Flow cytometry may be an alternative to manual microscope-based pollen counting, ensuring more reliable results in a fraction of the time needed for manual counting. Flow cytometers are used for a wide range of applications that include immunophenotyping, cancer diagnosis, ploidy analysis, cell sorting, and microbial identification (Lacombe and Belloc, 1996; Alvarez-Barrientos et al., 2000; Brown and Wittwer, 2000; Menten et al., 2009). Although flow cytometry can reduce user-dependent variance and improve the accuracy of measurement, inherent issues, such as clogging, are prone in fluidic-based systems (Schmid et al., 2003); the cost of the necessary equipment is also considerable. Despite its numerous advantages, flow cytometry is not yet widely used in horticultural sciences, and still limited to ploidy analysis (Kwon et al., 2017; Lee et al., 2017; Rhee et al., 2018), probably due to lack of access to the equipment and training required for this technique.
In the present study, we found that the differences in pollen distribution between the PC and NC groups in the Q1-LR quadrant and the percentage changes in PC group germination events could be expressed as a linear equation with a high R-squared value (0.9009). Based on these results, the degree of germination can be assumed by identifying the pollen distribution through cytometric analysis. However, 1 h after incubation, the percentage change in events in the PC group was out of the valid range of the equation, indicating a defect in this analysis that should be improved. Furthermore, correlation between the difference in pollen distribution and the actual germination rate still remains questionable, and our observations need to be confirmed using larger numbers of pollen samples.

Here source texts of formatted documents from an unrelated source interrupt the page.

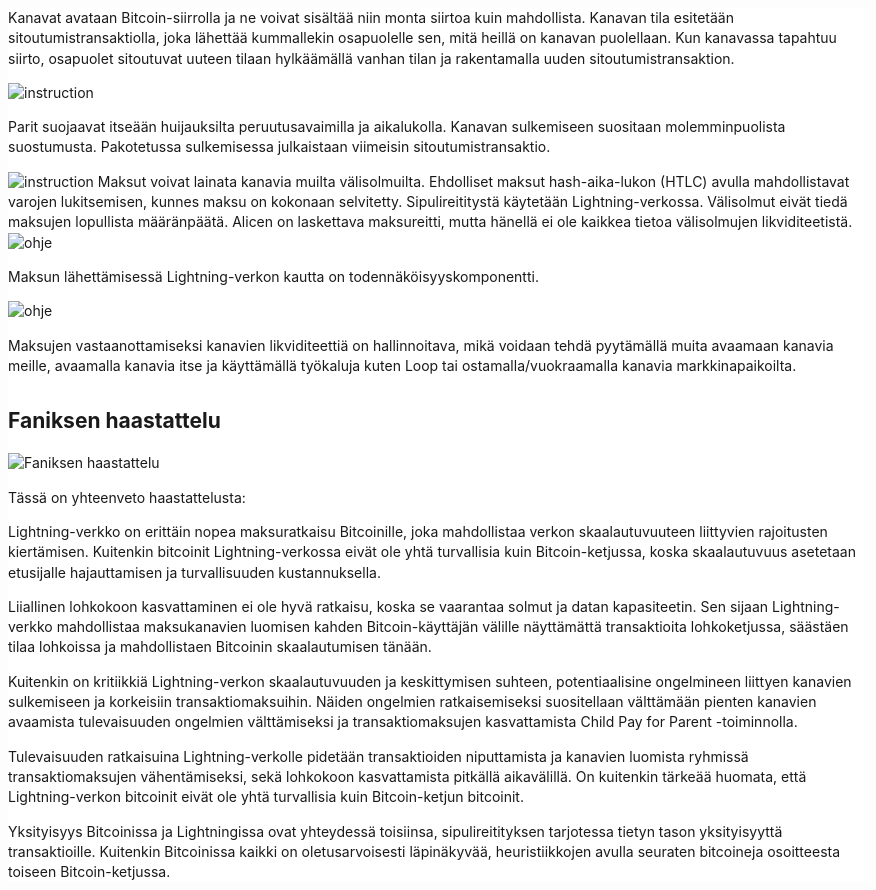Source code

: Kanavat avataan Bitcoin-siirrolla ja ne voivat sisältää niin monta siirtoa kuin mahdollista. Kanavan tila esitetään sitoutumistransaktiolla, joka lähettää kummallekin osapuolelle sen, mitä heillä on kanavan puolellaan. Kun kanavassa tapahtuu siirto, osapuolet sitoutuvat uuteen tilaan hylkäämällä vanhan tilan ja rakentamalla uuden sitoutumistransaktion.

![instruction](assets/chapitre12/1.JPG)

Parit suojaavat itseään huijauksilta peruutusavaimilla ja aikalukolla. Kanavan sulkemiseen suositaan molemminpuolista suostumusta. Pakotetussa sulkemisessa julkaistaan viimeisin sitoutumistransaktio.

![instruction](assets/chapitre12/3.JPG)
Maksut voivat lainata kanavia muilta välisolmuilta. Ehdolliset maksut hash-aika-lukon (HTLC) avulla mahdollistavat varojen lukitsemisen, kunnes maksu on kokonaan selvitetty. Sipulireititystä käytetään Lightning-verkossa. Välisolmut eivät tiedä maksujen lopullista määränpäätä. Alicen on laskettava maksureitti, mutta hänellä ei ole kaikkea tietoa välisolmujen likviditeetistä.
![ohje](assets/chapitre12/4.JPG)

Maksun lähettämisessä Lightning-verkon kautta on todennäköisyyskomponentti.

![ohje](assets/chapitre12/5.JPG)

Maksujen vastaanottamiseksi kanavien likviditeettiä on hallinnoitava, mikä voidaan tehdä pyytämällä muita avaamaan kanavia meille, avaamalla kanavia itse ja käyttämällä työkaluja kuten Loop tai ostamalla/vuokraamalla kanavia markkinapaikoilta.

## Faniksen haastattelu

![Faniksen haastattelu](https://youtu.be/VeJ4oJIXo9k)

Tässä on yhteenveto haastattelusta:

Lightning-verkko on erittäin nopea maksuratkaisu Bitcoinille, joka mahdollistaa verkon skaalautuvuuteen liittyvien rajoitusten kiertämisen. Kuitenkin bitcoinit Lightning-verkossa eivät ole yhtä turvallisia kuin Bitcoin-ketjussa, koska skaalautuvuus asetetaan etusijalle hajauttamisen ja turvallisuuden kustannuksella.

Liiallinen lohkokoon kasvattaminen ei ole hyvä ratkaisu, koska se vaarantaa solmut ja datan kapasiteetin. Sen sijaan Lightning-verkko mahdollistaa maksukanavien luomisen kahden Bitcoin-käyttäjän välille näyttämättä transaktioita lohkoketjussa, säästäen tilaa lohkoissa ja mahdollistaen Bitcoinin skaalautumisen tänään.

Kuitenkin on kritiikkiä Lightning-verkon skaalautuvuuden ja keskittymisen suhteen, potentiaalisine ongelmineen liittyen kanavien sulkemiseen ja korkeisiin transaktiomaksuihin. Näiden ongelmien ratkaisemiseksi suositellaan välttämään pienten kanavien avaamista tulevaisuuden ongelmien välttämiseksi ja transaktiomaksujen kasvattamista Child Pay for Parent -toiminnolla.

Tulevaisuuden ratkaisuina Lightning-verkolle pidetään transaktioiden niputtamista ja kanavien luomista ryhmissä transaktiomaksujen vähentämiseksi, sekä lohkokoon kasvattamista pitkällä aikavälillä. On kuitenkin tärkeää huomata, että Lightning-verkon bitcoinit eivät ole yhtä turvallisia kuin Bitcoin-ketjun bitcoinit.

Yksityisyys Bitcoinissa ja Lightningissa ovat yhteydessä toisiinsa, sipulireitityksen tarjotessa tietyn tason yksityisyyttä transaktioille. Kuitenkin Bitcoinissa kaikki on oletusarvoisesti läpinäkyvää, heuristiikkojen avulla seuraten bitcoineja osoitteesta toiseen Bitcoin-ketjussa.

In conclusion, this study shows that the germination rate of pear pollen differs depending on how the pollen is applied (i.e. scattered or suspended) to the medium. To establish a reliable method for verifying pollen germination, CR absorbance and patterns of pollen distribution were investigated. CR absorbance of “only” pollen tubes (Differ, as shown in Fig. 3C) against pollen within the effective range was expressed as a linear equation. Although the formula for calculating the actual germination rate has not yet been established, the slope of the equation obtained can be interpreted as reflecting the actual germination rate. Differences in pollen distribution between the PC and NC groups in the Q1-LR quadrant were also observed over the incubation periods.
These results demonstrate that monitoring the CR absorbance of newly elongated pollen tubes and the changes in pollen distribution along the FSC and SSC parameters will help verify pollen performance in pear plants. More evidence is needed to establish a formula that represents the actual germination rate of pollen, but our findings provide new insight into how to establish methods that ensure accurate and reliable validation of pollen germination.